Topic: David Irving
Irving is a journalist-turned-historian. His political work suffers from some of the defects typical of his original profession. These defects are simple to spot and are found elsewhere:
1. The reliance on a few documents (normally obscure) to prove a controversial point. (Regarding the holocaust, Irving dismissed secondary accounts, memoirs, extrapolations from observation teams, etc.)
2. The heavy and obvious employment of sensationalism. (No comment)
3. The total neglect/ selective use of secondary literature. (Irving states himself that he dislikes the work of the experts)
The work of other scholars however read like those of Irving. These texts all tend in an extreme direction that give weight to a particular and radical viewpoint. Most scholars however approach Nazi-Germany or German society from the other angle.
Here are a few examples. Tom Bower, another journalist, writes as if the German race were some kind of "Borg collective" and he consistently refers to Germans as the "warmongering nation". The sociologist Daniel Jonah Goldhagen's controversial conclusion that all Germans, aside from a small number, "were fit to be...Hitler's willing executioners" also stokes the fires of irrational thought. The theologian Fritz Fischer wrote that Germans alone, without any outside input, willed WWI and of course WWII. Even the esteemed historian A. J.P. Taylor wrote that "Germany is not a typical European nation, nor even a typical Great Power; shaped by history, it has acquired a unique character and played a unique role, a role almost entirely aggressive and destructive, an alien body in the structure of European civilization". Really hard stuff. How can anyone prove that all 60-80 million people acted in unison? Where is the quantitative or qualitative evidence?
Even the most simplistic (read near-imbecilic) analyses of German history tend to stress the complexity of events, the clash of multiple interests and the overall multipolar nature of a society marked by widely divergent regional interests. (Ie. Prussians and Bavarians despise each other). The historiography therefore generally condemns the works mentioned--albeit only recently and in varying degrees. For critiques of Goldhagen, yes there are many, just look at the work of Christopher Browning and more importantly Raul Hilberg. Even the Bower-Fischer-Taylor view is sputtering as other scholars focus on complexity and disregard the old tendency to view nations as some kind of amorphous mass.
Regarding Irving, I appreciate many of his texts such as Dresden, the Desert Fox, PQ-17, etc. Michael Howard, the really great military historian, argued that Irving's military work was first-rate. Irving's strength could be found in the massive devotion to document collection and analysis. Even some of his comments and perspectives concerning the political history of 1930s/1940s Europe are equally first-rate.

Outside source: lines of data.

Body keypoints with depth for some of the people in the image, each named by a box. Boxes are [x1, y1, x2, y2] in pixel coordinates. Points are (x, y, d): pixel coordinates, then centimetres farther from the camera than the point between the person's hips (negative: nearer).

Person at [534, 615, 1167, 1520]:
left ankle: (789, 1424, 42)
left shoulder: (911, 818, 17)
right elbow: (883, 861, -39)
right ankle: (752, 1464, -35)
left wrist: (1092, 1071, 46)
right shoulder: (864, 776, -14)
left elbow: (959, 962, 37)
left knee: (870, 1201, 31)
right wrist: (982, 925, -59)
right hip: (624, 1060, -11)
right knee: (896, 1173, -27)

Why then did he ruin himself with a senseless and stupid attack on the holocaust? I cannot even begin to answer that question. It should however be kept in mind that Irving, for all of his strengths, is not a trained historian. That is, he never experienced the brutality of an undergraduate or graduate degree that forces the student to read all sorts of boring monographs, ask basic epistemological questions, and try to place viewpoints in some sort of framework. Complexity and not simplicity is the name of the game.

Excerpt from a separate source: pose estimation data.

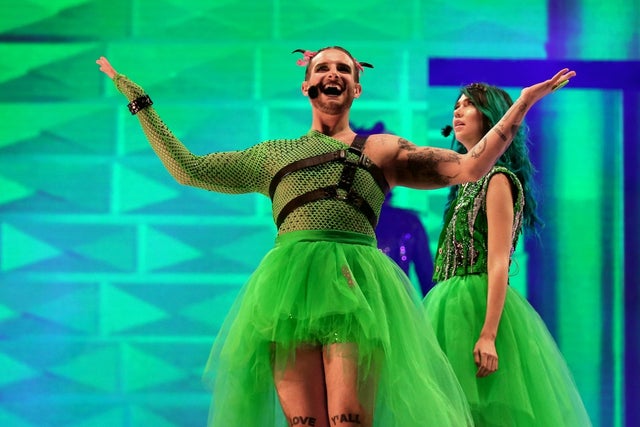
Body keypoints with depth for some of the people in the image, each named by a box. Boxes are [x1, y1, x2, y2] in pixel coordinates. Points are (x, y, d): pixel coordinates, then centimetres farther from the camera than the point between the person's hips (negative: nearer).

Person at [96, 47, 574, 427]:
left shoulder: (384, 149, 22)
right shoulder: (273, 155, 26)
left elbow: (469, 167, 15)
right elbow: (188, 169, 27)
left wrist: (523, 103, 14)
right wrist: (139, 102, 28)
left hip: (358, 287, -1)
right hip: (290, 288, 1)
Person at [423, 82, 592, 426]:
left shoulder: (497, 179, -8)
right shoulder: (468, 180, 18)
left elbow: (498, 263, -17)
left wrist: (488, 335, -24)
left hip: (478, 304, -9)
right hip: (453, 304, 9)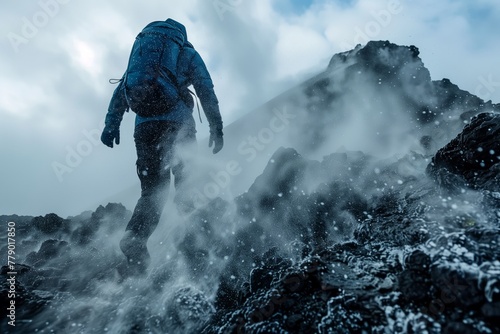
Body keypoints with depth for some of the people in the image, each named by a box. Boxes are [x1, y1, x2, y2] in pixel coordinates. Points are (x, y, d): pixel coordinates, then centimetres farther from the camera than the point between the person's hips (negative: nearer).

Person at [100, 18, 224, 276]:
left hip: (144, 127, 4)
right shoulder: (188, 53, 17)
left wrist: (111, 124, 10)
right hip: (176, 124, -3)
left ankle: (135, 237, -16)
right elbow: (207, 92, 5)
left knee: (152, 190, 2)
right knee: (187, 177, 17)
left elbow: (121, 90, 16)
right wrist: (217, 129, 4)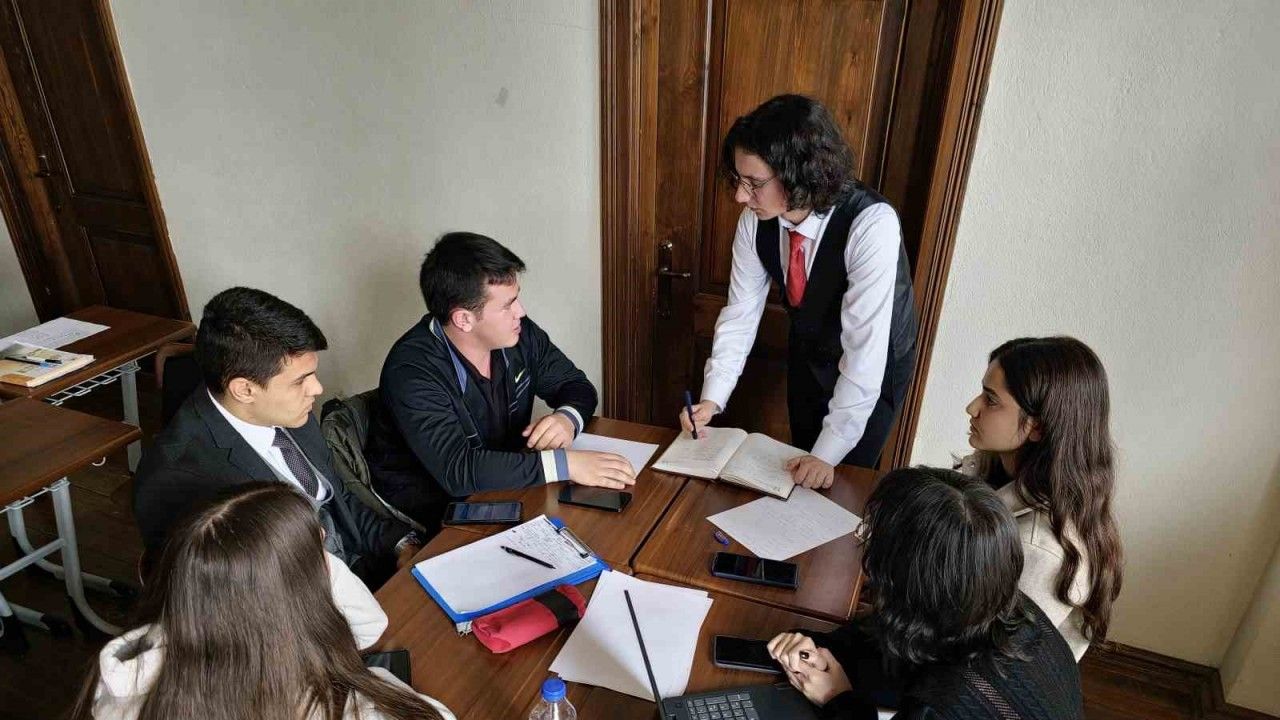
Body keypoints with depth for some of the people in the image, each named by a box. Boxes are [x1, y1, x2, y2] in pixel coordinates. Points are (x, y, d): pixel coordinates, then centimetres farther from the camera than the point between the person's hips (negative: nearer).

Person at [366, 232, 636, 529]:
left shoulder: (519, 333, -8)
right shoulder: (411, 372, -26)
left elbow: (575, 384, 4)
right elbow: (457, 470, -36)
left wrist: (567, 418, -20)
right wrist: (563, 464, -40)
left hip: (505, 481, 6)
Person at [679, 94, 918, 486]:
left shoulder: (872, 225, -36)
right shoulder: (756, 219, -20)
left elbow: (866, 346, -36)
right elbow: (740, 313, -12)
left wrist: (829, 454, -35)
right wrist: (712, 398, -22)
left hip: (873, 364, -4)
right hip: (807, 354, 5)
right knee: (802, 472, 19)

The political works of Irving fail to sufficiently explain the complex nature of historical events within the framework of existing opinion. This assertion holds true for Bower and the others. The problem for Irving is that denying the holocaust is a crime. I actually agree with the German and Austrian lawmakers. It does not matter that the Turks deny the Armenian holocaust, or that the world generally ignores the Prussian holocaust. Auschwitz really happened. Millions of Jews were killed in an appalling display of human depravity. Many Germans participated or looked away. And the world should work to stop genocide in general.
Ollie Garchy.
A.J.P Taylor, The Course of German History, p. 7.
Tom Bower, Blood Money, p. 32
Fritz Fischer, Griff nach der Weltmacht.
Daniel Jonah Goldhagen, Hitler's Willing Executioners: Ordinary Germans and the Holocaust, p.454.